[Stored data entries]
++++++

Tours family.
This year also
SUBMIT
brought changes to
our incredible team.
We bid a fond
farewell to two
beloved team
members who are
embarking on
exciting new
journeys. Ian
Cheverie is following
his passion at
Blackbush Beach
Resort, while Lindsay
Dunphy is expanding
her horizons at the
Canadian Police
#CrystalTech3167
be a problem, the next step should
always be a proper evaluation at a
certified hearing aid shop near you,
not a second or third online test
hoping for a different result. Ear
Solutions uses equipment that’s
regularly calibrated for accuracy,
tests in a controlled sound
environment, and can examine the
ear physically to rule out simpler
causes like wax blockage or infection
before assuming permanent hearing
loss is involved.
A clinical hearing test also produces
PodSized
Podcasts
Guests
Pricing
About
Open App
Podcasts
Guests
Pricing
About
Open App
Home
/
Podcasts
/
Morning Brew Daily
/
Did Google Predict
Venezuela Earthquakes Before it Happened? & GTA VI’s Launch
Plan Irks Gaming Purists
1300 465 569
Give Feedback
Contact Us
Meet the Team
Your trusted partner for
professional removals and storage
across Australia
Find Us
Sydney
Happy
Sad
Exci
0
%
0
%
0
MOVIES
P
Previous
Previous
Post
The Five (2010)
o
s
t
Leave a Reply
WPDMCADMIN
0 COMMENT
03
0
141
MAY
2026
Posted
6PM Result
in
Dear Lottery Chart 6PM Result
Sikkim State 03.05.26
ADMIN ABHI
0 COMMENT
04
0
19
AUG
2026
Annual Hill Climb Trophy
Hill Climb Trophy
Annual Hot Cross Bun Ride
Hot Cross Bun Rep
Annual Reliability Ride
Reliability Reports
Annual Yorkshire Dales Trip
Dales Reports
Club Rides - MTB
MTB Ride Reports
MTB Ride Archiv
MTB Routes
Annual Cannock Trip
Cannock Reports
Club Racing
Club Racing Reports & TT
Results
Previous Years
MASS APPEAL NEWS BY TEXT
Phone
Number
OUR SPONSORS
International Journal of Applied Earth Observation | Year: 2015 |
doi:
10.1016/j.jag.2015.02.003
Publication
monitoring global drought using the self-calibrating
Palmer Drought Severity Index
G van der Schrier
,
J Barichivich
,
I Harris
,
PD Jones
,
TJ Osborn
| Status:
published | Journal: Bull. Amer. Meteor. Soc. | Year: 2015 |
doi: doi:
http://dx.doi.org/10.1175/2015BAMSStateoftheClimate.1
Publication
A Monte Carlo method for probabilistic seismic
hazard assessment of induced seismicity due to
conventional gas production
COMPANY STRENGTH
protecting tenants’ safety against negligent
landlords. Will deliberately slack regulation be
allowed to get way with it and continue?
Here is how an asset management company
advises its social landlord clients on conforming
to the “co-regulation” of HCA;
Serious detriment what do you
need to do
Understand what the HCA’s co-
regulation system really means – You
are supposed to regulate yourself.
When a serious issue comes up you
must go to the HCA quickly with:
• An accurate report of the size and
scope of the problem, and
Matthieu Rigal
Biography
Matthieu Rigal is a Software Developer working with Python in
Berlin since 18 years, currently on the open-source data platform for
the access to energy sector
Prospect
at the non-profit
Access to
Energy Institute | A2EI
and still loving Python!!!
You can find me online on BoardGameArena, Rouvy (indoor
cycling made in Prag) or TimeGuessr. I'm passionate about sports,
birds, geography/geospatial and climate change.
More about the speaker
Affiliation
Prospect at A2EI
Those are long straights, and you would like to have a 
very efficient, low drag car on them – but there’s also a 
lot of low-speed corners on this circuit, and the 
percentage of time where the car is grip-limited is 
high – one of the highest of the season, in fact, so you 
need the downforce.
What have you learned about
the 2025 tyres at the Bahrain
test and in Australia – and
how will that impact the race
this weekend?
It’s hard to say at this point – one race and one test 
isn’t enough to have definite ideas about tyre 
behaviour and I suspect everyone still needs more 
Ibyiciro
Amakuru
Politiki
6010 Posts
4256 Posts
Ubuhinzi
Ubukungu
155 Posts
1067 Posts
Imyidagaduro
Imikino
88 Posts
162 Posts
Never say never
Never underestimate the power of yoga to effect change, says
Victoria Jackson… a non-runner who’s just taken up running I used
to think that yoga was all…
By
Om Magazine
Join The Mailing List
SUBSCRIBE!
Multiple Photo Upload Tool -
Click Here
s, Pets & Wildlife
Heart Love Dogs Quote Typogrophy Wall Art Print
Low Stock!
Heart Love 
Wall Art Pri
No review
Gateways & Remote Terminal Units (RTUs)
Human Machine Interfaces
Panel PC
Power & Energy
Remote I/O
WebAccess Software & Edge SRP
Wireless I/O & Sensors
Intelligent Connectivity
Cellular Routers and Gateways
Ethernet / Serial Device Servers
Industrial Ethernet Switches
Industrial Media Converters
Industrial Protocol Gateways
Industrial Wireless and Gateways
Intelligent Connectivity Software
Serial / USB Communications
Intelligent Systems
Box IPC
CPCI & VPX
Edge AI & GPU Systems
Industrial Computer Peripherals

++++++

### Action item
Nothing in the records should be altered when they are written out again.

### Answer area
Tours family.
This year also
SUBMIT
brought changes to
our incredible team.
We bid a fond
farewell to two
beloved team
members who are
embarking on
exciting new
journeys. Ian
Cheverie is following
his passion at
Blackbush Beach
Resort, while Lindsay
Dunphy is expanding
her horizons at the
Canadian Police
#CrystalTech3167
be a problem, the next step should
always be a proper evaluation at a
certified hearing aid shop near you,
not a second or third online test
hoping for a different result. Ear
Solutions uses equipment that’s
regularly calibrated for accuracy,
tests in a controlled sound
environment, and can examine the
ear physically to rule out simpler
causes like wax blockage or infection
before assuming permanent hearing
loss is involved.
A clinical hearing test also produces
PodSized
Podcasts
Guests
Pricing
About
Open App
Podcasts
Guests
Pricing
About
Open App
Home
/
Podcasts
/
Morning Brew Daily
/
Did Google Predict
Venezuela Earthquakes Before it Happened? & GTA VI’s Launch
Plan Irks Gaming Purists
1300 465 569
Give Feedback
Contact Us
Meet the Team
Your trusted partner for
professional removals and storage
across Australia
Find Us
Sydney
Happy
Sad
Exci
0
%
0
%
0
MOVIES
P
Previous
Previous
Post
The Five (2010)
o
s
t
Leave a Reply
WPDMCADMIN
0 COMMENT
03
0
141
MAY
2026
Posted
6PM Result
in
Dear Lottery Chart 6PM Result
Sikkim State 03.05.26
ADMIN ABHI
0 COMMENT
04
0
19
AUG
2026
Annual Hill Climb Trophy
Hill Climb Trophy
Annual Hot Cross Bun Ride
Hot Cross Bun Rep
Annual Reliability Ride
Reliability Reports
Annual Yorkshire Dales Trip
Dales Reports
Club Rides - MTB
MTB Ride Reports
MTB Ride Archiv
MTB Routes
Annual Cannock Trip
Cannock Reports
Club Racing
Club Racing Reports & TT
Results
Previous Years
MASS APPEAL NEWS BY TEXT
Phone
Number
OUR SPONSORS
International Journal of Applied Earth Observation | Year: 2015 |
doi:
10.1016/j.jag.2015.02.003
Publication
monitoring global drought using the self-calibrating
Palmer Drought Severity Index
G van der Schrier
,
J Barichivich
,
I Harris
,
PD Jones
,
TJ Osborn
| Status:
published | Journal: Bull. Amer. Meteor. Soc. | Year: 2015 |
doi: doi:
http://dx.doi.org/10.1175/2015BAMSStateoftheClimate.1
Publication
A Monte Carlo method for probabilistic seismic
hazard assessment of induced seismicity due to
conventional gas production
COMPANY STRENGTH
protecting tenants’ safety against negligent
landlords. Will deliberately slack regulation be
allowed to get way with it and continue?
Here is how an asset management company
advises its social landlord clients on conforming
to the “co-regulation” of HCA;
Serious detriment what do you
need to do
Understand what the HCA’s co-
regulation system really means – You
are supposed to regulate yourself.
When a serious issue comes up you
must go to the HCA quickly with:
• An accurate report of the size and
scope of the problem, and
Matthieu Rigal
Biography
Matthieu Rigal is a Software Developer working with Python in
Berlin since 18 years, currently on the open-source data platform for
the access to energy sector
Prospect
at the non-profit
Access to
Energy Institute | A2EI
and still loving Python!!!
You can find me online on BoardGameArena, Rouvy (indoor
cycling made in Prag) or TimeGuessr. I'm passionate about sports,
birds, geography/geospatial and climate change.
More about the speaker
Affiliation
Prospect at A2EI
Those are long straights, and you would like to have a 
very efficient, low drag car on them – but there’s also a 
lot of low-speed corners on this circuit, and the 
percentage of time where the car is grip-limited is 
high – one of the highest of the season, in fact, so you 
need the downforce.
What have you learned about
the 2025 tyres at the Bahrain
test and in Australia – and
how will that impact the race
this weekend?
It’s hard to say at this point – one race and one test 
isn’t enough to have definite ideas about tyre 
behaviour and I suspect everyone still needs more 
Ibyiciro
Amakuru
Politiki
6010 Posts
4256 Posts
Ubuhinzi
Ubukungu
155 Posts
1067 Posts
Imyidagaduro
Imikino
88 Posts
162 Posts
Never say never
Never underestimate the power of yoga to effect change, says
Victoria Jackson… a non-runner who’s just taken up running I used
to think that yoga was all…
By
Om Magazine
Join The Mailing List
SUBSCRIBE!
Multiple Photo Upload Tool -
Click Here
s, Pets & Wildlife
Heart Love Dogs Quote Typogrophy Wall Art Print
Low Stock!
Heart Love 
Wall Art Pri
No review
Gateways & Remote Terminal Units (RTUs)
Human Machine Interfaces
Panel PC
Power & Energy
Remote I/O
WebAccess Software & Edge SRP
Wireless I/O & Sensors
Intelligent Connectivity
Cellular Routers and Gateways
Ethernet / Serial Device Servers
Industrial Ethernet Switches
Industrial Media Converters
Industrial Protocol Gateways
Industrial Wireless and Gateways
Intelligent Connectivity Software
Serial / USB Communications
Intelligent Systems
Box IPC
CPCI & VPX
Edge AI & GPU Systems
Industrial Computer Peripherals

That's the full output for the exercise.